Reading Online Novel

Bait(8)



Beautiful.

Wild.

I don’t know what it is that feels so familiar about this one random woman’s picture. She looks little like Mariana. Mariana was tanned and strong-featured, with dirty eyes and a dirty laugh to match. The woman in the picture reminds me of a black swan, elegant and etheric. Deep. I can’t stop staring at her.

That’s what’s familiar about her maybe. The fact that I can’t stop staring at her.

The darkness in her eyes. The way it feels like her soul is calling through the screen.

Maybe I’m finally breaking down. Maybe this is the moment the clockwork reality I’ve created to get Cam and I through this horrible nightmare crumbles into chaos.

I can’t crumble into chaos.

I read her words again, just to be sure I’m understanding them.

They seem to fucking good to be true.

I’m seeking my monster in the darkness.

I’ll run but you’ll run faster.

We’ll play cat and mouse until you catch me.

I won’t know you, and I’ll pretend I don’t want to.

You’ll pretend you don’t care.

I’ll tell you I don’t want it.

You’ll tell me you’ll take it anyway, and then you will.

And it’ll be rough.

One wild night where anything goes, and then we’ll never see each other again.

The girl may not look like Mariana, but Mariana could have written that profile. Mariana was the one who begged me to bring her fantasy to life.

She was the one who got me hooked on the chase. Addicted to the darkness. The thrill of the hunt.

I shouldn’t entertain the idea of one wild night where anything goes. There’s me and Cam and a business that needs me on top form to navigate the financial pressure of a pending insurance claim.

Maybe this profile isn’t even serious. Maybe she’s just a girl who gets off on flirting with danger – because that’s what this profile is, just one big beacon of recklessness for the dregs and the crazies and the desperate out there.

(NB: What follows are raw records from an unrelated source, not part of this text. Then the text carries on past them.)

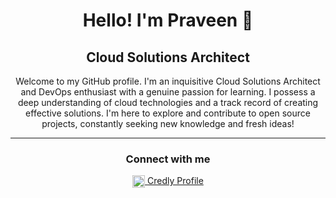 <h1 align="center">Hello! I'm Praveen 👋</h1>
<h2 align="center">Cloud Solutions Architect</h2>

<p align="center">Welcome to my GitHub profile. I'm an inquisitive Cloud Solutions Architect and DevOps enthusiast with a genuine passion for learning. I possess a deep understanding of cloud technologies and a track record of creating effective solutions. I'm here to explore and contribute to open source projects, constantly seeking new knowledge and fresh ideas!</p>

<hr>

<h3 align="center">Connect with me</h3>
<p align="center">
  <a href="https://linkedin.com/in/prvnmali" target="_blank">
    <img align="center" src="https://raw.githubusercontent.com/rahuldkjain/github-profile-readme-generator/master/src/images/icons/Social/linked-in-alt.svg" alt="LinkedIn" height="20" width="20" />
  </a>
  <a href="https://www.credly.com/users/praveen-mali/badges" target="_blank">
    <span> Credly Profile </span>
  </a>
</p>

The thought concerns me more than it should do. She’s at least twenty-five – plenty old enough to make her own dumb decisions. The string of potential assholes I can only assume are flooding her inbox are none of my business. Not my problem.

I’d force myself to click on next and forget about her if it wasn’t for the extra lines of her profile that appear when the screen refreshes.

Please… I might sound crazy, but I need this. I’ve always needed this.

Please help me feel alive again.

I’m not seeking a psycho, just someone who can help me feel alive again.

The words hit me in the gut. Hard.

Mariana’s ghost laughs in my ear.

I’ve always needed this. That’s what she said to me in the shadows the very first night I caught her.

I stare again at the screen. Please help me feel alive again.

Alive again.

Melancholy grips me by the throat. Alive.

It’s been too long.

I wonder what happened to the black swan that took the life from her. I wonder why she needs this.

I wonder how many assholes will be beating down her door for a cheap shot at getting their rocks off.

Many, I’m sure.

My question is simple. Impulsive.

What happened to you?

I’m almost certain she won’t reply. I’m positive I’ll just be one of the masses of messages she sends to the trash bin when she realises this site is full of douchebags.

I’m a heartbeat away from signing out from adult hookup and talking some sense into myself when the message pings.

And I’m one breath away from crazy myself when I bring up her reply.





Four





There are two ways of spreading light: to be the candle or the mirror that reflects it.

Edith Wharton





Phoenix



The green online now circle is illuminated next to black swan’s profile photo. Her username is simple and stark, and yet it says so much.

Bait.

Her tagline is new. Her profile unfolding in real time.

Just a girl wanting to feel.

Bait.

She’s bait alright. The predator in me stirs, adrenaline pumping as old memories come flooding back.

Her message comes through in segments, one line at a time.

I’ve been waiting a long time for someone to ask me that question.

I loved hard. I lost harder.

And then I lost everything along with him.

My job. My home. So many people I cared about.

Then I lost the baby too.

I bled my soul out with the life inside me. Bled so hard I nearly disappeared too.

My world spat me out and kept on turning without me.

It was too painful to stay, so I ran.

And here I am, just trying to make a new life.

It’s hard.

It’s really, really hard.

The simple honesty in her words makes my stomach lurch. My own sadness is thick in my throat as I type a reply.

The world has a habit of spitting us out and leaving us behind. I’d like to say you can catch it up again if you run fast enough, but I’m not so sure. I live in hope.